Segment Open
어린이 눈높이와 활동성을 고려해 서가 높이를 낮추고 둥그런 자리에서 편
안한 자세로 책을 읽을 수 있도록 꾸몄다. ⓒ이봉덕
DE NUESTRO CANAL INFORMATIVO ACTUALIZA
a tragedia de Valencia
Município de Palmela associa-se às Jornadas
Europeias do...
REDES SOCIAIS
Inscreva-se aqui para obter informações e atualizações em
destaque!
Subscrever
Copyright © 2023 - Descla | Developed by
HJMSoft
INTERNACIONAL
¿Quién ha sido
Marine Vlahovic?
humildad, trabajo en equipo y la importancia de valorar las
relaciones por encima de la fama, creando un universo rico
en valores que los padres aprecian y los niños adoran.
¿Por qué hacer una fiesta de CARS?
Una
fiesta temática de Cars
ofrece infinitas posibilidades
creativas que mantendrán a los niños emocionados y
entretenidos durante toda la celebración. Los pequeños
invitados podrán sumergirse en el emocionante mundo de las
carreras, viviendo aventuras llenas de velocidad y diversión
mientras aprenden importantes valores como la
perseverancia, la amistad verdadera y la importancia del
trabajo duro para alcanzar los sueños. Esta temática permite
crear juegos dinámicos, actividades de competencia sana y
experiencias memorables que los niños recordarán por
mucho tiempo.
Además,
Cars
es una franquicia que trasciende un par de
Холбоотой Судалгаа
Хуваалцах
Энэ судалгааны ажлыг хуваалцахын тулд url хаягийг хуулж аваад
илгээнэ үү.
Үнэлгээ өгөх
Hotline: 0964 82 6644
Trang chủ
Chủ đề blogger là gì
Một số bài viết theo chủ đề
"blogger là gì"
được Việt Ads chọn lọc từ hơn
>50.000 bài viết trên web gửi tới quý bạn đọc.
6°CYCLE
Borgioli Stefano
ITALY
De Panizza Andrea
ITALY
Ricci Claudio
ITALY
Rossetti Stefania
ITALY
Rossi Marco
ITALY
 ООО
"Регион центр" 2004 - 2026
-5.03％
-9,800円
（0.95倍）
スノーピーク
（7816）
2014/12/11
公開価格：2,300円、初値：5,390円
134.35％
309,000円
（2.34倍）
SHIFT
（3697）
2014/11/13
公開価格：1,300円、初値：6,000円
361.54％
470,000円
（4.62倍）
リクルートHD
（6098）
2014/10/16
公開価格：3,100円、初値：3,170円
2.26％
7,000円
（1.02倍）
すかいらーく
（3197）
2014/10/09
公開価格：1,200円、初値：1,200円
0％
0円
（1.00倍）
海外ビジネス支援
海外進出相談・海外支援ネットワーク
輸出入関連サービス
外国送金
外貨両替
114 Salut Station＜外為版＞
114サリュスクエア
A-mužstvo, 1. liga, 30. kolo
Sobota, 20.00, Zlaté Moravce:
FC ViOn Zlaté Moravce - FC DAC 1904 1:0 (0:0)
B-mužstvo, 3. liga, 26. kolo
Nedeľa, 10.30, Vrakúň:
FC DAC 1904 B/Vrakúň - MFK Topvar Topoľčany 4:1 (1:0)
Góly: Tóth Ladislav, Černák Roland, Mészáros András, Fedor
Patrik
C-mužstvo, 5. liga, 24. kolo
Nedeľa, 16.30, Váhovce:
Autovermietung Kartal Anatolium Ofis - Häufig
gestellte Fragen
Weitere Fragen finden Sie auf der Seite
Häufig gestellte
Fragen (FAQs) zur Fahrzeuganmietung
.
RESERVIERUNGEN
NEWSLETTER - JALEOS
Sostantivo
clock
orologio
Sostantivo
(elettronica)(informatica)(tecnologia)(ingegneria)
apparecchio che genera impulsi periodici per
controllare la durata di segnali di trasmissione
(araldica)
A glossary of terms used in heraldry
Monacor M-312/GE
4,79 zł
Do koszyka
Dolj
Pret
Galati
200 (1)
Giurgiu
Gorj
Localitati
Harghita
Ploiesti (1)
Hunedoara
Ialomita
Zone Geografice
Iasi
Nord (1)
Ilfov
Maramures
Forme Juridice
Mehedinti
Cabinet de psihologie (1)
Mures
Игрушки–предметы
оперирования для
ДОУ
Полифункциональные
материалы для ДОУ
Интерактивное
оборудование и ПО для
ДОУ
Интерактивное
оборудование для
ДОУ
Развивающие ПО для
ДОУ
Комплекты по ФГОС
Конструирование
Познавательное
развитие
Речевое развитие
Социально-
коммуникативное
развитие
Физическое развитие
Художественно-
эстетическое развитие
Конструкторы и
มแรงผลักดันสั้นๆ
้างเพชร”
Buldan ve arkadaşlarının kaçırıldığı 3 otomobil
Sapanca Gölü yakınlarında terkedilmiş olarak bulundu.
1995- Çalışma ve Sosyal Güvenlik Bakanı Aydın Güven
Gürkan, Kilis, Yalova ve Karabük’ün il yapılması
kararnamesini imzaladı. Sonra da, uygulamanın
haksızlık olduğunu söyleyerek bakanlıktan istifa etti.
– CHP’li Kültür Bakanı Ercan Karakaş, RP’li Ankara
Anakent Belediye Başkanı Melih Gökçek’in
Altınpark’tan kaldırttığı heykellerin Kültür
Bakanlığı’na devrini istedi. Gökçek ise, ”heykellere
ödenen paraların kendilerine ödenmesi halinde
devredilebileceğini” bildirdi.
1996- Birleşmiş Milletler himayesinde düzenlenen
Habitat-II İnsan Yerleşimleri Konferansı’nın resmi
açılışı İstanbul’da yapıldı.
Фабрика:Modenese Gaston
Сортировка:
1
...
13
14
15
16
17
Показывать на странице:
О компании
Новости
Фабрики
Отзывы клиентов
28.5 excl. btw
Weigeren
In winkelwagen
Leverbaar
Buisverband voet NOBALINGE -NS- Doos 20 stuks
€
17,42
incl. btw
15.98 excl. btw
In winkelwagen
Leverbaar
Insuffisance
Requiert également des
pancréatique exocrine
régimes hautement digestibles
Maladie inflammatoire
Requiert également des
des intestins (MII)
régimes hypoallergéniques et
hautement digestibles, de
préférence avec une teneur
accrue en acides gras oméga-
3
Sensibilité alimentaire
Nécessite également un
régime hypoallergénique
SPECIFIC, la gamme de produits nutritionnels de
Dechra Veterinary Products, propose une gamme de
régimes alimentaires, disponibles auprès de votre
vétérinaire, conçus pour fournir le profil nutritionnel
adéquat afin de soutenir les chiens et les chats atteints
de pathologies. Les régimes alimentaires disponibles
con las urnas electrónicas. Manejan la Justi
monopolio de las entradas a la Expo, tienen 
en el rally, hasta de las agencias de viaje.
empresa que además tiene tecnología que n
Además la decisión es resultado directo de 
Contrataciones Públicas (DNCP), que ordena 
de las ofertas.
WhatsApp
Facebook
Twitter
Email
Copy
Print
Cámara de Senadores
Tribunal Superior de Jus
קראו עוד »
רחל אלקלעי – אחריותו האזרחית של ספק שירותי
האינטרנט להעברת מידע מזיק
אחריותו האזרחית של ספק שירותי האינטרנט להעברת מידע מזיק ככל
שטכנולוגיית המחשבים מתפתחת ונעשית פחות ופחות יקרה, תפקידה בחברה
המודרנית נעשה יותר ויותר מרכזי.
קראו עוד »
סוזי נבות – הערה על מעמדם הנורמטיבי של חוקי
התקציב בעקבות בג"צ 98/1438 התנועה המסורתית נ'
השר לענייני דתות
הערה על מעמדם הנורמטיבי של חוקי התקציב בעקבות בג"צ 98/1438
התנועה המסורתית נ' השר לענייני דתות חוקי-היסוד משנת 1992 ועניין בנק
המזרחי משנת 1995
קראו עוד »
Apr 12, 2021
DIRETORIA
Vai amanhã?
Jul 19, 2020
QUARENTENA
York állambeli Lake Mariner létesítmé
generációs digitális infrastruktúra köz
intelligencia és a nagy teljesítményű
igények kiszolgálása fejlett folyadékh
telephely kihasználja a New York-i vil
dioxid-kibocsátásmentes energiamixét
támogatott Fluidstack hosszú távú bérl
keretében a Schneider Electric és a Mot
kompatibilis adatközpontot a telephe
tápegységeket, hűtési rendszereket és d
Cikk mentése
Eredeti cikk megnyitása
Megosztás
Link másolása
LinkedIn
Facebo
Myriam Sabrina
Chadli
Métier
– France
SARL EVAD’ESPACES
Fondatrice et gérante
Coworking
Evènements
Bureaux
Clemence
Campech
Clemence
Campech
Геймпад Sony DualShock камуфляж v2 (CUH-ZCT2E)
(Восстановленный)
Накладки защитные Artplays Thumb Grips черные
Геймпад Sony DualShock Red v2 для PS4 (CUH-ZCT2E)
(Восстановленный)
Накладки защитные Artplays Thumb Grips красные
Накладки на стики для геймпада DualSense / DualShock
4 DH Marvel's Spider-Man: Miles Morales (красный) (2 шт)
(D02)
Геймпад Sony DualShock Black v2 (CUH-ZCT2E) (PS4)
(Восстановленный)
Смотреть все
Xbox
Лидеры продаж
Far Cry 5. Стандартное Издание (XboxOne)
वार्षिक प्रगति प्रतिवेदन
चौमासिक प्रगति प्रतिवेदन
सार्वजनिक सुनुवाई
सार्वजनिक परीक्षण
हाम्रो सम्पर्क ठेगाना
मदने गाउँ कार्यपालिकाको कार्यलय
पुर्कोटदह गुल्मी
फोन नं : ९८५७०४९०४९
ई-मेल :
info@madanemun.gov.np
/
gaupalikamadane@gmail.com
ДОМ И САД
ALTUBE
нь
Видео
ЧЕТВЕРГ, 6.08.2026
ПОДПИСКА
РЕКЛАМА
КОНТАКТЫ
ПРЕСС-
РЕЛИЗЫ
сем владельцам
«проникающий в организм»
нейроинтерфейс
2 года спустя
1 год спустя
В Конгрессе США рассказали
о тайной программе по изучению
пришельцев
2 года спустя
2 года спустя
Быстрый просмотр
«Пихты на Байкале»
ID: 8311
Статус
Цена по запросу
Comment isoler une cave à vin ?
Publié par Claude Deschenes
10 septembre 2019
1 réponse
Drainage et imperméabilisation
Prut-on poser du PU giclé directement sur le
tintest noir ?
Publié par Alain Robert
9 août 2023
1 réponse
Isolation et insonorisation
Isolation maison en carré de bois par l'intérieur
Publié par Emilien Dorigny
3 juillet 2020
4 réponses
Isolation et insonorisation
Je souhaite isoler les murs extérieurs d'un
Segment Closed
The answer should consist only of the number of lines above in which "gamme" appears.

§ **Answer to the exercise**
2